Thomas gives no hint of how they met, but their marriage certificate for the 18th December 1868 may provide a clue.  Married at Stoney Middleton, Mary’s profession is stated as ‘lady’s maid’ so perhaps it was at Middleton Hall that they met.  The certificate gives Mary’s father’s name as Alexander, and the naming of their first child Thomas Alexander may confirm this, as do the other records concerning Alexander.

Thomas signals his satisfaction at the beginning of 1869:   January 1st The past year was a happy one for me and I had excellent health, and I took to wife a daughter of ‘Auld Reekie’. It was an unusually hot summer, about the hottest for many years, 90 or over in the shade.

Two years in Derbyshire

Stoney Middleton, via the Parish Council website

Leaving the winter damp, summer flies and argumentative Smith father and son of Newtonairds, Thomas set out on for his second Head Gardener post at Middleton Hall near Stoney Middleton, Derbyshire.

His employer was somewhat different from those self made men for whom he had previously gardened.  I’ll let Thomas explain in his forthright style:

I left on Monday 11th November 1867- went to Dumfries, thence to Annan and Carlisle.  I had an hour to stay here so that I went to see the city. It was now dark so that I could not see much. From Carlisle my route was by Lancaster and Skipton to Leeds. Here I had to wait for a long time. Left Leeds, passed through Marsbro [sic] and got into Sheffield for the first time. I found Sheffield to be a smoky stuffy place, with a fearful number of public houses. I was glad to get out of it. I left it on the Baslow Coach.   

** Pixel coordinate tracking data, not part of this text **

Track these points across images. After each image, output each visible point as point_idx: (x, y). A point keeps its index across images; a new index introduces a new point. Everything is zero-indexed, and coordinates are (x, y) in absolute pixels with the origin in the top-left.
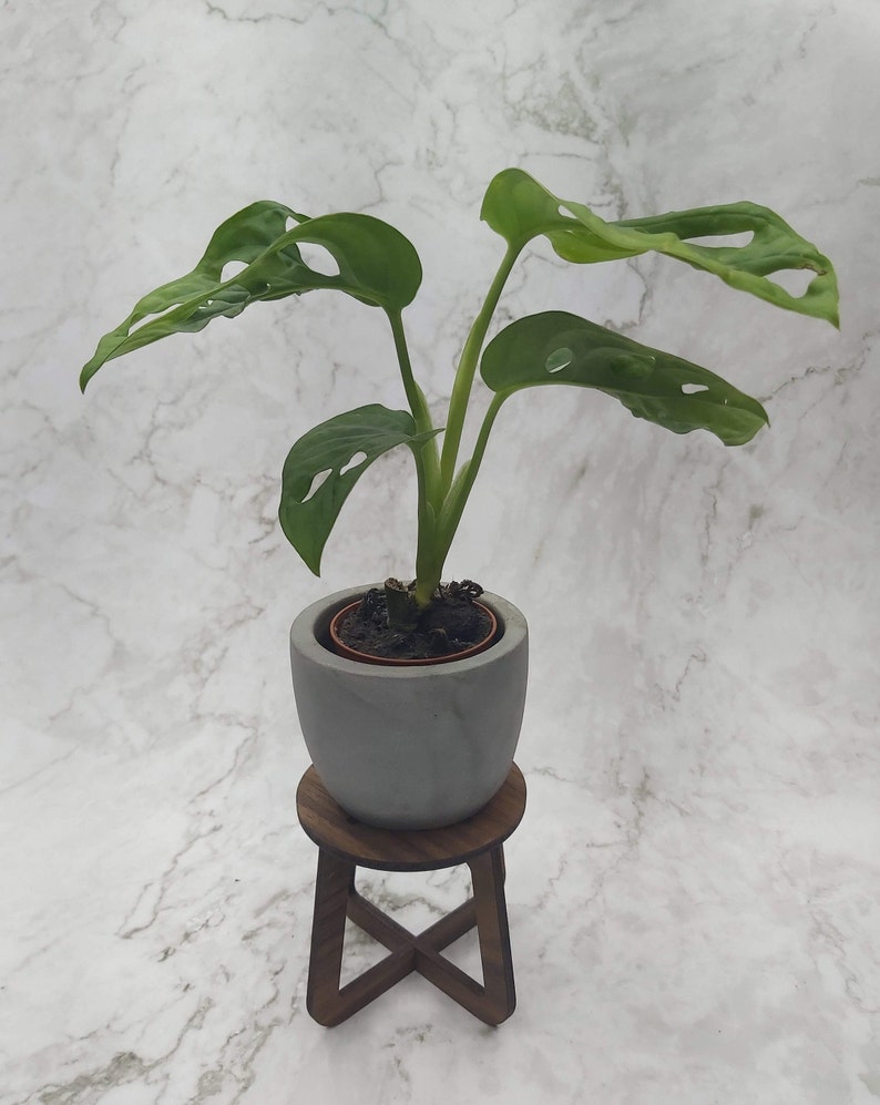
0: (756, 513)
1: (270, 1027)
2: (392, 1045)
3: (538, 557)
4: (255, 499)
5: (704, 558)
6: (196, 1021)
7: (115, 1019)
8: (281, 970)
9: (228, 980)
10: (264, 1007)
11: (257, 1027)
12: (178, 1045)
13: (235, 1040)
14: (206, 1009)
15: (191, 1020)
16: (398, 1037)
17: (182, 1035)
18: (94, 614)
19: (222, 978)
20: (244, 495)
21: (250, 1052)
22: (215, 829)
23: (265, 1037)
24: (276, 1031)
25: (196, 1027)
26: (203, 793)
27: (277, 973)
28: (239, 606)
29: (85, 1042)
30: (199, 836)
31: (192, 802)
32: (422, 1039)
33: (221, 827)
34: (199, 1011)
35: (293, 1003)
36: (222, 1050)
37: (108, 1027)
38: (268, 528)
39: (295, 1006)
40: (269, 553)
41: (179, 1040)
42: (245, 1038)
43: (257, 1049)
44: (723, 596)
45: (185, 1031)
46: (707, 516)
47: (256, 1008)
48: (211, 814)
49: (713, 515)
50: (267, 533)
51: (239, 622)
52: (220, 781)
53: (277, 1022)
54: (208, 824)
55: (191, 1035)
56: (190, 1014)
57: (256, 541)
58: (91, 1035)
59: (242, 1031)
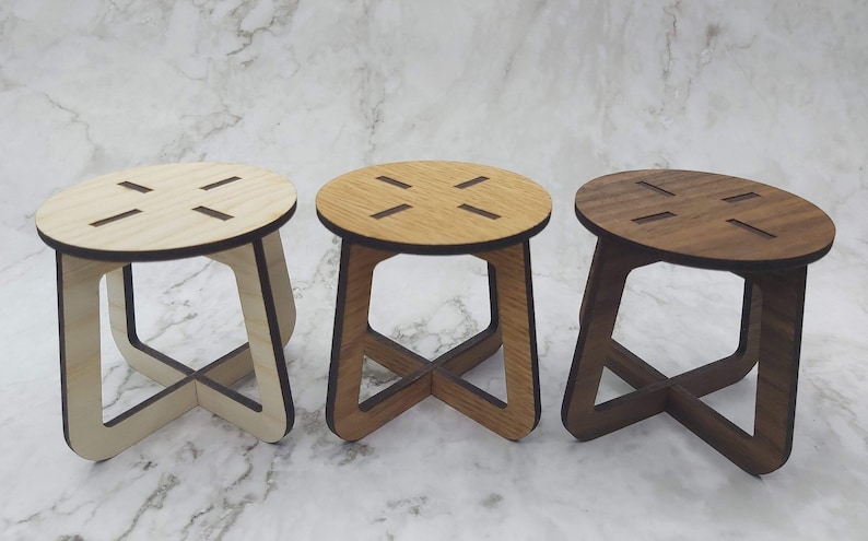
0: (713, 32)
1: (242, 504)
2: (383, 520)
3: (508, 70)
4: (233, 12)
5: (666, 73)
6: (156, 501)
7: (63, 499)
8: (256, 445)
9: (195, 457)
10: (235, 484)
11: (226, 504)
12: (133, 526)
13: (201, 518)
14: (169, 488)
15: (150, 499)
16: (388, 511)
17: (138, 516)
18: (74, 120)
19: (188, 455)
20: (222, 10)
21: (217, 532)
22: (189, 317)
23: (235, 515)
24: (249, 507)
25: (155, 506)
26: (178, 285)
27: (250, 448)
28: (217, 114)
29: (24, 525)
30: (173, 324)
31: (167, 293)
32: (417, 512)
33: (196, 315)
34: (160, 490)
35: (268, 478)
36: (185, 530)
37: (54, 508)
38: (246, 40)
39: (271, 481)
40: (247, 64)
41: (135, 520)
42: (212, 516)
43: (226, 528)
44: (684, 108)
45: (142, 511)
46: (668, 34)
47: (226, 484)
48: (186, 303)
49: (672, 34)
50: (245, 45)
51: (217, 130)
52: (196, 274)
53: (250, 498)
54: (183, 312)
55: (149, 515)
56: (150, 493)
57: (235, 53)
58: (34, 517)
59: (209, 510)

 Our route was over a wild moor most of the way and a country without much interest until we got to Chatsworth park. We had now a beautiful country before us, the grounds of Chatsworth and the valley through which winds the river Derwent. I got off at Baslow and had to walk to my destination along the Derwent, past the village of Calver to the village of Stony Middleton, where I got by mid day on the 12th of November. My situation was to be Head Gardener to Lord Denman at Middleton Hall.

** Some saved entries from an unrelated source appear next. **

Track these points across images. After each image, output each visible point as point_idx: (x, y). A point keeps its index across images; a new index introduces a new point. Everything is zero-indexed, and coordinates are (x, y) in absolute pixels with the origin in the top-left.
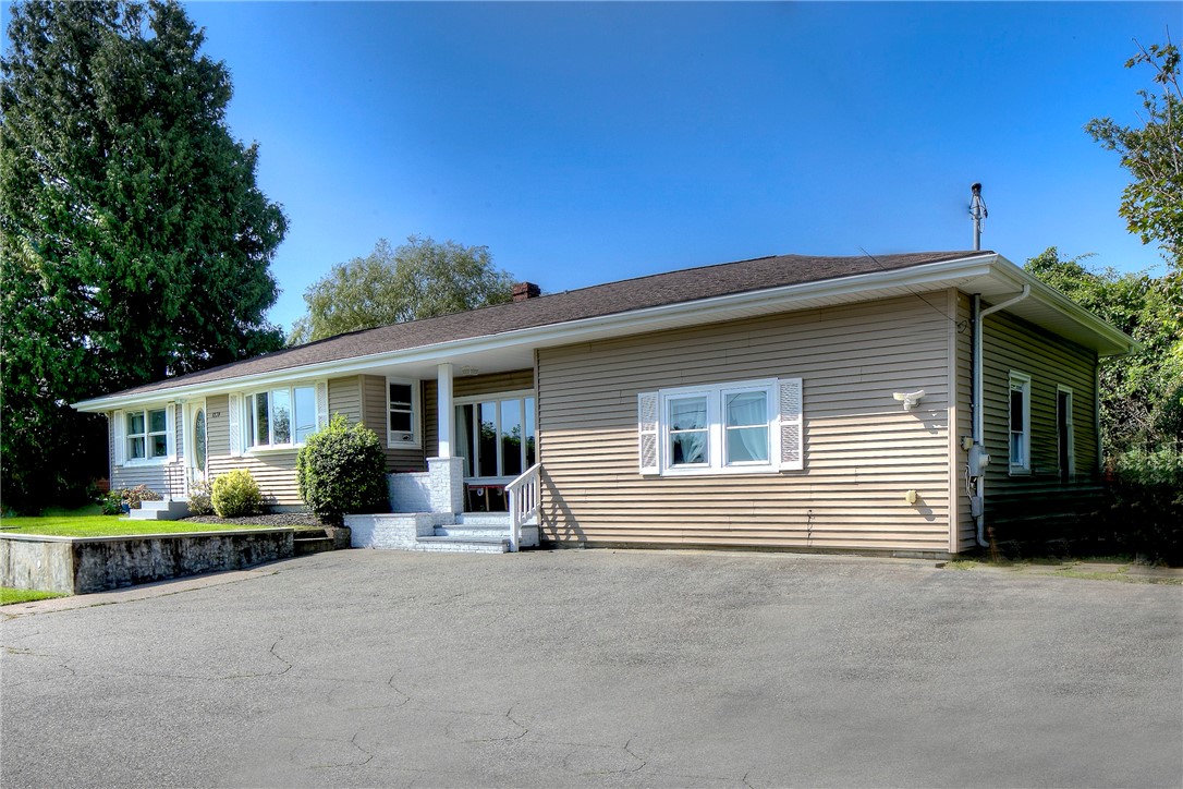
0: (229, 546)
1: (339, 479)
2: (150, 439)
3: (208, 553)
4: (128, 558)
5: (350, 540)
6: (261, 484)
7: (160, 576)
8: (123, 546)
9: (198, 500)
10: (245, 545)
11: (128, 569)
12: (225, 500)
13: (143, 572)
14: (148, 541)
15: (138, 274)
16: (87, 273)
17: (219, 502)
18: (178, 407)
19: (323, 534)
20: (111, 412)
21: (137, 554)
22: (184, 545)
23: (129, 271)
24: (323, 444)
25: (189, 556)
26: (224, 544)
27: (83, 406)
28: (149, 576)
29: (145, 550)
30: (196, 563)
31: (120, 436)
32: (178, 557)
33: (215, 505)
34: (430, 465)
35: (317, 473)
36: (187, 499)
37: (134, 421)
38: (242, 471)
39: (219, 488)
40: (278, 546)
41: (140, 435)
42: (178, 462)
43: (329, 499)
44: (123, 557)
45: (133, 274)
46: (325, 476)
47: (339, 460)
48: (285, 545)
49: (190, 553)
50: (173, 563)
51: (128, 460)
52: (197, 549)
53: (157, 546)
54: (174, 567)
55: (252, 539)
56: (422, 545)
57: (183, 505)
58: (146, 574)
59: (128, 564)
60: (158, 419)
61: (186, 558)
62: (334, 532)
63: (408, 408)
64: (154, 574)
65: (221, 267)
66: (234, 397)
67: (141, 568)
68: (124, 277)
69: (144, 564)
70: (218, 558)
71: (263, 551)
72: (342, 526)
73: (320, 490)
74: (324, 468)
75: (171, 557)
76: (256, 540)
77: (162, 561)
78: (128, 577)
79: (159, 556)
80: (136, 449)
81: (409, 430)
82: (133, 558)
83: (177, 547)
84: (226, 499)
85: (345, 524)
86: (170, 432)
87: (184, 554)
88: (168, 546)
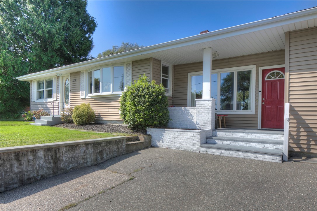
0: (91, 150)
1: (148, 109)
2: (46, 92)
3: (78, 155)
4: (16, 165)
5: (151, 142)
6: (95, 110)
7: (42, 176)
8: (12, 156)
9: (66, 117)
10: (100, 149)
11: (16, 174)
12: (78, 117)
13: (29, 175)
14: (34, 151)
15: (44, 29)
16: (23, 27)
17: (76, 118)
18: (58, 77)
19: (137, 139)
20: (31, 81)
21: (24, 162)
22: (61, 151)
23: (40, 28)
24: (139, 90)
25: (64, 159)
26: (87, 149)
27: (21, 78)
28: (34, 177)
29: (31, 158)
30: (69, 163)
31: (34, 90)
32: (56, 160)
33: (74, 119)
34: (197, 103)
35: (135, 105)
36: (60, 116)
37: (40, 85)
38: (86, 104)
39: (76, 112)
40: (118, 148)
41: (41, 90)
42: (57, 100)
43: (142, 120)
44: (12, 165)
45: (42, 29)
46: (139, 107)
47: (148, 99)
48: (121, 147)
49: (65, 157)
50: (52, 165)
51: (37, 100)
52: (69, 154)
53: (41, 154)
54: (53, 168)
55: (104, 145)
56: (205, 149)
57: (59, 119)
58: (32, 176)
59: (16, 170)
60: (50, 83)
61: (63, 160)
62: (144, 138)
63: (167, 77)
64: (38, 175)
65: (77, 32)
66: (83, 73)
67: (27, 171)
68: (38, 30)
69: (30, 168)
70: (84, 158)
71: (110, 152)
72: (146, 134)
73: (136, 115)
74: (140, 102)
75: (52, 161)
76: (106, 145)
77: (45, 165)
78: (16, 180)
79: (42, 162)
80: (40, 96)
81: (167, 88)
82: (20, 165)
83: (56, 154)
84: (80, 116)
85: (148, 133)
86: (54, 88)
87: (61, 158)
88: (49, 153)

 This Hall is close to the village of Stony Middleton, one mile from the village of Eyam, one mile from Calver, two from Curbar village, over two from Baslow, five miles from the town of Bakewell, five from the little town of Hathersage and five from the little town of Tideswell. Middleton Hall was once the Parsonage. After that it was occupied by Dr. Denman, who was once the Court Physician to George III. Dr Denman’s son became Chief Justice of England – known as Chief Justice Denman.   

 Lord Chief Justice Denman, father of Thomas’ employer ( via Wikipedia)
The present Lord Denman is the son of the Chief Justice. He is a tall spare man, eccentric, very stern, but frank and generous, once fond of hunting but now devoted to farming and politics. 

[TR’s footnote: the above Lord Denman died on the 9thof August 1894, aged 89 years, was twice married, second time in 1870.] 

He is a devoted Conservative and was much disappointed that his party did not give him an official appointment in Germany. His nature is suspicious or distrustful and somewhat superstitious. 

 Lady Denman was stout, tall, full face affable and highly polished; a good German scholar, from which language she translated some tales, but she was also an original writer. Lady Denman was Georgina Moore, the daughter of a lecturer before she married Thomas Denman. The estate is but small, with an income of about £1,800 only. The village church is in Grecian style, but of no particular merit. The Vicar was Rev Urbin Smith, a stiff but affable man; a good geologist. The village is but little having one good inn called the ‘Moon’. The bulk of the people are engaged in lead mining.